Implikasi Terhadap Supremasi Hukum dan HAM Kasus Pembunuhan Munir
Supremasi hukum diartikan sebagai upaya menegakkan dan menempatkan hukum pada posisi tertinggi. Dalam kasus ini, implikasi terhadap supremasi hukum mencerminkan bahwa dalam penyelesaian kasus Munir sudah dijalankan atau sudah diterapkan sesuai dengan hukum yang ada atau tunduk pada hukum yang berlaku serta mengikuti semua proses hukum, hal inilah yang mencerminkan bahwa implikasi kasus ini terhadap supremasi hukum ialah semua kejahatan yang terjadi di lingkungan masyarakat akan diselesaikan sesuai dengan hukum yang berlaku, yang akan menimbulkan kepercayaan masyarakat terhadap semua penegak hukum dan merasa aman dan dilindungi dengan adanya hukum.

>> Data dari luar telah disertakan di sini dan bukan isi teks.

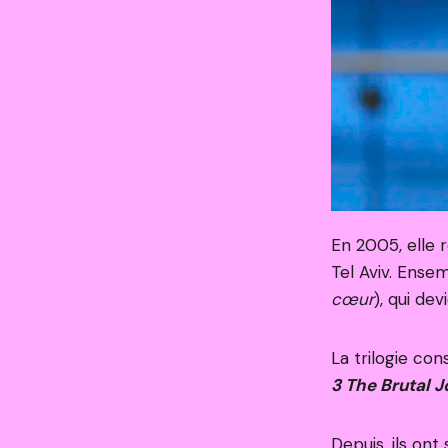
En 2005, elle
Tel Aviv. Ense
cœur
), qui d
La trilogie co
3 The Brutal J
Depuis, ils on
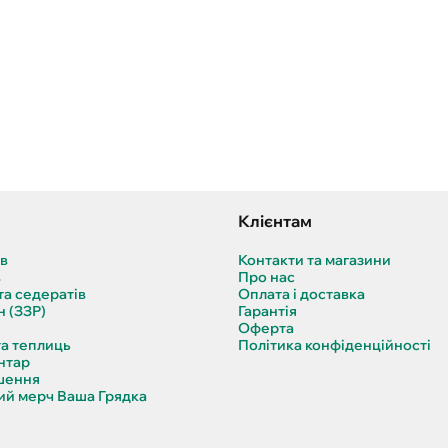
Клієнтам
ів
Контакти та магазини
в
Про нас
та седератів
Оплата і доставка
н (ЗЗР)
Гарантія
Оферта
та теплиць
Політика конфіденційності
нтар
шення
й мерч Ваша Грядка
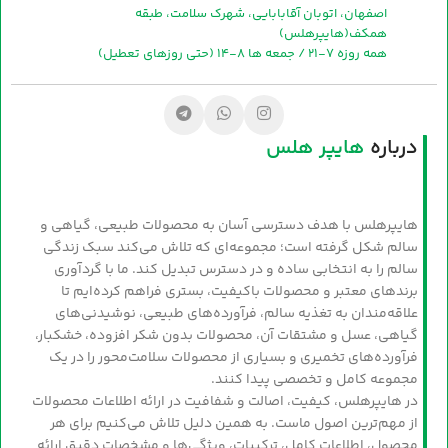
اصفهان، اتوبان آقابابایی، شهرک سلامت، طبقه
همکف(هایپرهلس)
همه روزه 7-21 / جمعه ها 8-14 (حتی روزهای تعطیل)
درباره
هایپر هلس
هایپرهلس با هدف دسترسی آسان به محصولات طبیعی، گیاهی و
سالم شکل گرفته است؛ مجموعه‌ای که تلاش می‌کند سبک زندگی
سالم را به انتخابی ساده و در دسترس تبدیل کند. ما با گردآوری
برندهای معتبر و محصولات باکیفیت، بستری فراهم کرده‌ایم تا
علاقه‌مندان به تغذیه سالم، فرآورده‌های طبیعی، نوشیدنی‌های
گیاهی، عسل و مشتقات آن، محصولات بدون شکر افزوده، خشکبار،
فرآورده‌های تخمیری و بسیاری از محصولات سلامت‌محور را در یک
مجموعه کامل و تخصصی پیدا کنند.
در هایپرهلس، کیفیت، اصالت و شفافیت در ارائه اطلاعات محصولات
از مهم‌ترین اصول ماست. به همین دلیل تلاش می‌کنیم برای هر
محصول، اطلاعات کامل، ترکیبات، ویژگی‌ها و مشخصات دقیق ارائه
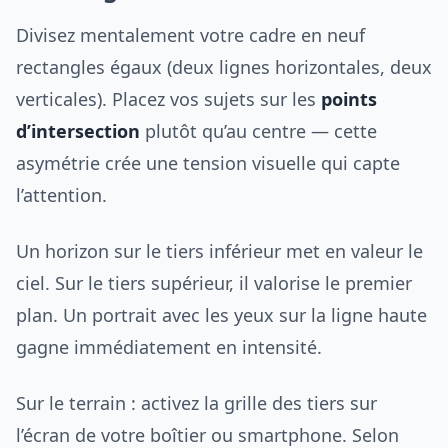
Divisez mentalement votre cadre en neuf
rectangles égaux (deux lignes horizontales, deux
verticales). Placez vos sujets sur les
points
d’intersection
plutôt qu’au centre — cette
asymétrie crée une tension visuelle qui capte
l’attention.
Un horizon sur le tiers inférieur met en valeur le
ciel. Sur le tiers supérieur, il valorise le premier
plan. Un portrait avec les yeux sur la ligne haute
gagne immédiatement en intensité.
Sur le terrain : activez la grille des tiers sur
l’écran de votre boîtier ou smartphone. Selon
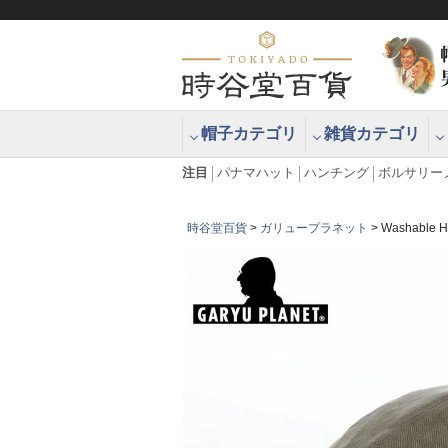
帽子カテゴリ
雑貨カテゴリ
ブラッシュアップハッター ブラー
エクアドル
注目
パナマハット
ハンチング
ボルサリー
時谷堂百貨
ガリュープラネット
Washabl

Implikasi kasus pembunuhan Munir terhadap Hak Asasi Manusia sudah mencerminkan bahwa di Indonesia serta di dunia sangat menjunjung tinggi Hak Asasi Manusia (HAM) seseorang karena dapat kita lihat bahwa dalam kasus ini terjadi pembunuhan berencana yang tentunya telah menghilangkan Hak Asasi Manusia (HAM), yaitu Hak untuk hidup yang seharusnya tidak boleh direnggut oleh pihak manapun.
Referensi:
KOMPAS.com, Komnas HAM Janji Selesaikan Penyelidikan Kasus Munir Akhir Tahun Ini, Suciwati : Ini Langkah Maju, amp.kompas.com, Diakses pada tanggal 11 Juli 2023.
Marlinda Oktavia Erwanti, 18 Tahun Kasus Munir, Ini Kronologi dan Investigasinya Hingga Kini, news.detik.com, Diakses pada tanggal 11 Juli 2023.
tempo.co, 18 Tahun Kematian Munir, Begini Kronologi Pembunuhan Aktivis HAM Itu dengan Racun Arsenik, nasional.tempo.co, Diakses pada tanggal 11 Juli 2023.